– Петиция? – озадаченно переспросил Фима. – Петиция – это клочок бумаги. Онанизм. – И от переполнявшего его гнева он случайно грохнул кулаком по клавиатуре компьютера.

– Поосторожней, – предупредил Тед. – Если разобьешь мой компьютер, никак не поможешь арабам.

– Кто вообще говорит о помощи арабам! – взревел Фима. – Говорится о помощи нам самим! Это только эти психи из правых пытаются представить нас так, будто цель наша – помочь арабам!

– Не понимаю, – сказал Тед и с несколько преувеличенной значимостью почесал курчавую голову, словно изображая тугодума. – Ты сейчас утверждаешь, будто мы не пытаемся исправить положение арабов?

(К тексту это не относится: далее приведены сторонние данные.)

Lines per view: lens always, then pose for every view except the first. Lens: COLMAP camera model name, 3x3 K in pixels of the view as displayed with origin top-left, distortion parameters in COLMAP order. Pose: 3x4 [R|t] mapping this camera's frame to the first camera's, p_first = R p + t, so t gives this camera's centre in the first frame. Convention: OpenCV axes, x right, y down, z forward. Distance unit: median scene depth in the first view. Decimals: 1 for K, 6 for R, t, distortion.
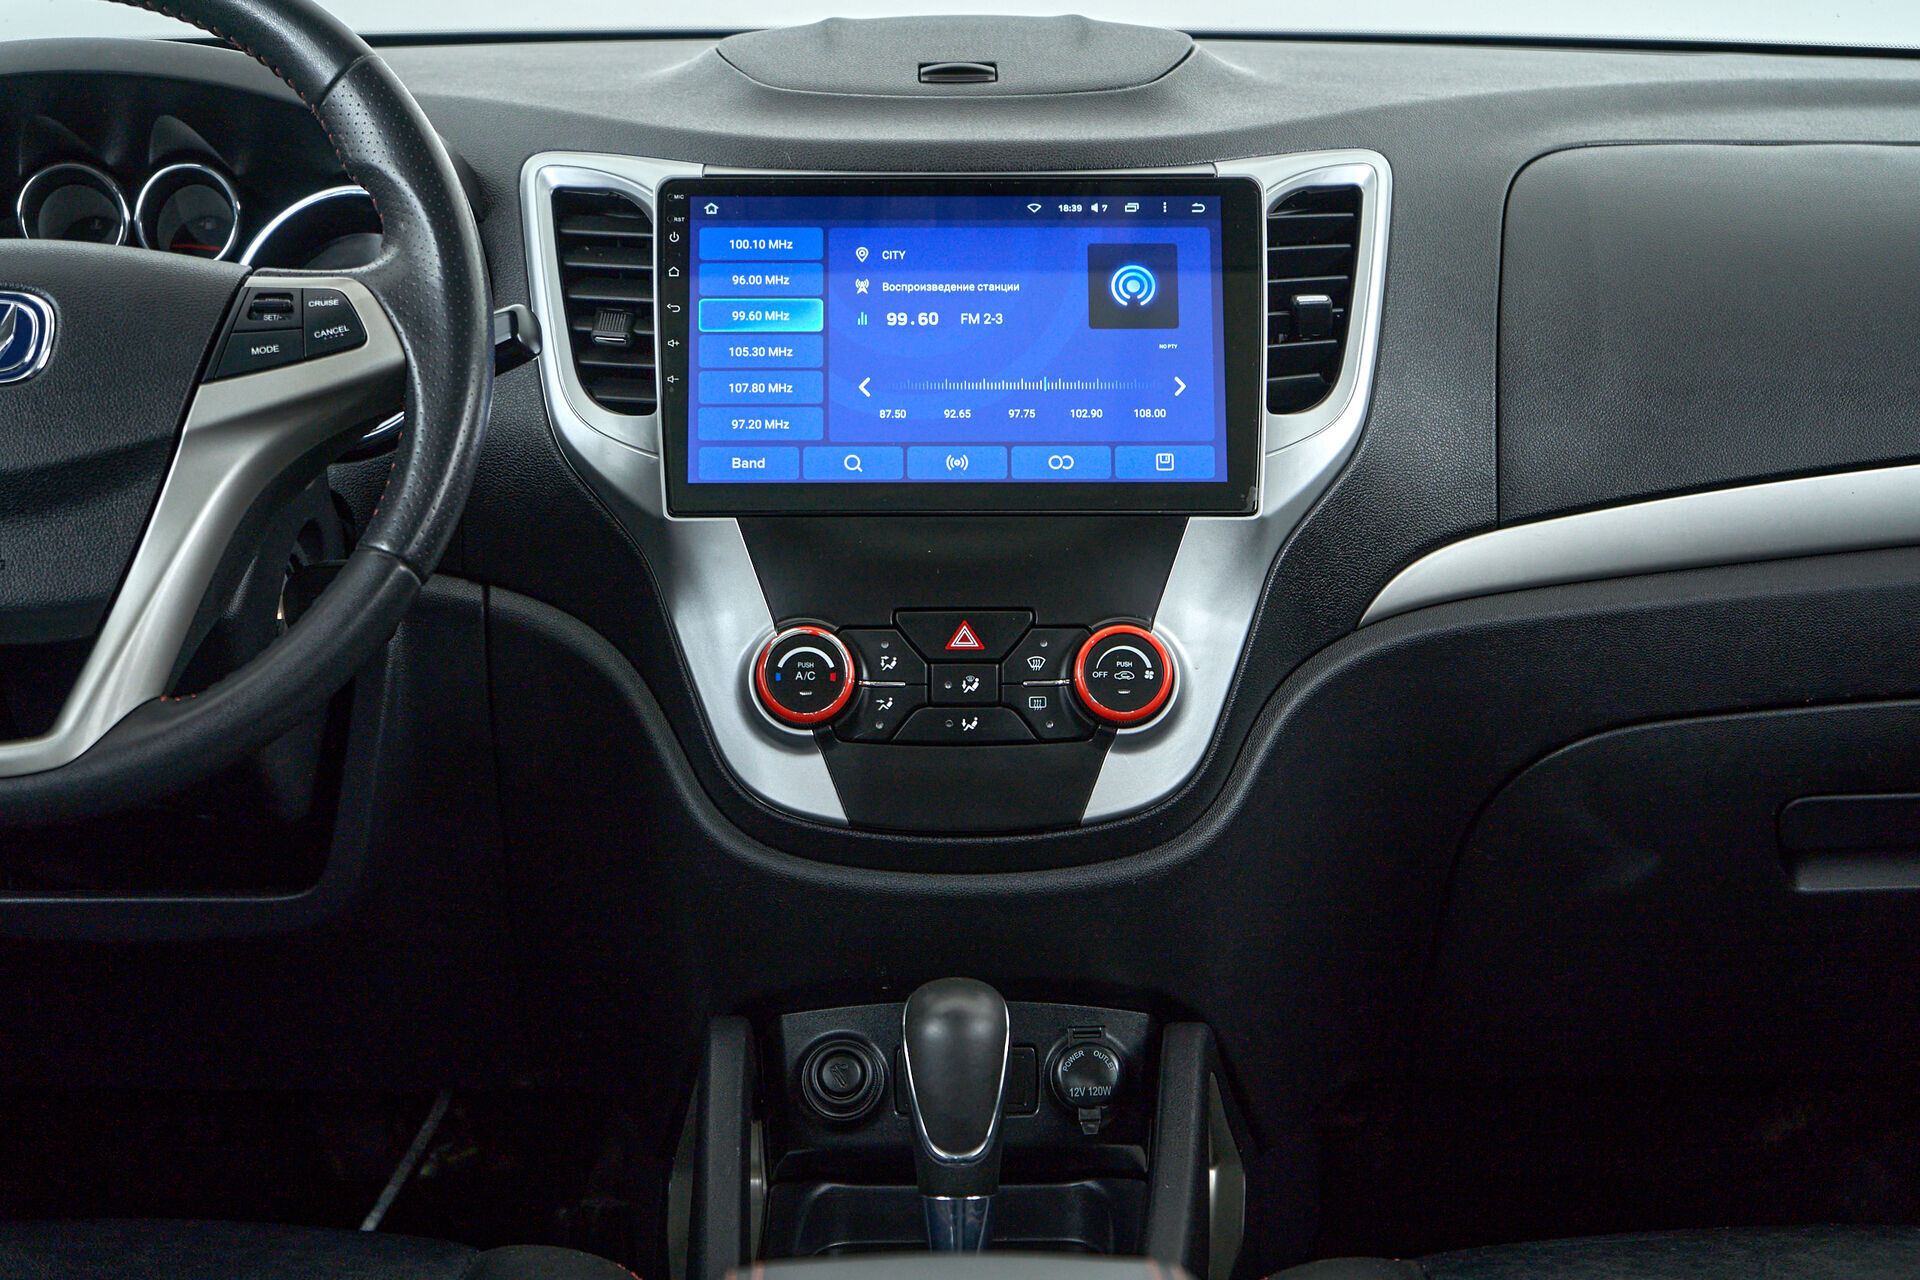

И Фима начал с самых азов, с трудом усмиряя свой гнев, и объяснил на самом простом иврите свое понимание ошибок, тактических и психологических, из-за которых умеренное крыло левого движения выглядит для народа так, будто оно солидарно с врагами. И снова рассердился на себя за это бессмысленное слово “народ”. Читая лекцию, он заметил, как Тед украдкой поглядывает на чертежи, разбросанные по ковру, как его волосатый палец приминает табак в трубке. На пальце сверкнуло обручальное кольцо. Понапрасну силился Фима погасить вспыхнувшую в воображении яркую картину того, как этот палец касается сокровенных уст Яэль. И вдруг подумал, что его обманывают, водят за нос, что Яэль, укрывшись в спальне, заливается сдавленным, безмолвным плачем, плечи ее дрожат, подушка залита слезами – как, бывало, плакала она в самый разгар любовных утех и как Дими, случалось, плакал иногда беззвучно из-за какой-нибудь несправедливости по отношению ли к нему, к кому-то из родителей, к Фиме.

– В нормальном государстве, – продолжал Фима, не заметив, что употребил любимое выражение доктора Варгафтика, – в нормальном государстве уже давным-давно организовалось бы движение гражданского неповиновения. Объединенный фронт рабочих и студентов заставил бы правительство прекратить немедленно этот ужас.

– Странно звучит на иврите “неповиновение”, – сказал Тед, – мери. Будто это имя женщины… Налью тебе еще бренди, Фима. Это тебя успокоит.

Фима, охваченный лихорадкой и отчаянием, выпил бренди одним большим глотком, запрокинув голову, так обычно залпом пьют водку в фильмах про Россию. Ему снова в мельчайших подробностях представилась картина, как это бревно с бровями-щетками, похожими на металлическую мочалку для чистки сковородок, приносит Яэль стакан апельсинового сока в постель субботним утром, а она, сонная, томная, не открывая глаз, протягивает нежную руку и гладит ширинку его пижамы, которая, конечно же, красного шелка. Картинка эта пробудила в Фиме не зависть, не ревность, не вожделение и даже не гнев – к собственному изумлению, ему стало жалко этого прямого человека, трудолюбивого, напоминающего рабочую скотину; дни и ночи проводит он перед своим компьютером, пытается усовершенствовать какой-то там реактивный движитель, и в Иерусалиме у него едва ли найдется хоть один друг.

– Но самое грустное, – сказал Фима, – это полный паралич, сковавший левых.

Тед Тобиас согласился:

– И вправду. Это очень точно подмечено. Нечто похожее было и у нас во времена вьетнамской войны. Будешь кофе?

Фима последовал за ним в кухню.

– Сравнение с Вьетнамом – это ошибка, Тед. Здесь не Вьетнам, и мы – не поколение наивных юношей, раздающих цветы прохожим на улицах. Вторая ошибка – надеяться, что американцы сделают за нас всю работу и вытащат нас из этих “территорий”. Да ведь им плевать, что мы потихоньку проваливаемся в тартарары.

– Верно, – Тед словно похвалил Дими за решение задачки по арифметике, – все верно. Никто никому ничего не должен. Каждый заботится о себе сам. Но даже и для этого не всегда хватает ума.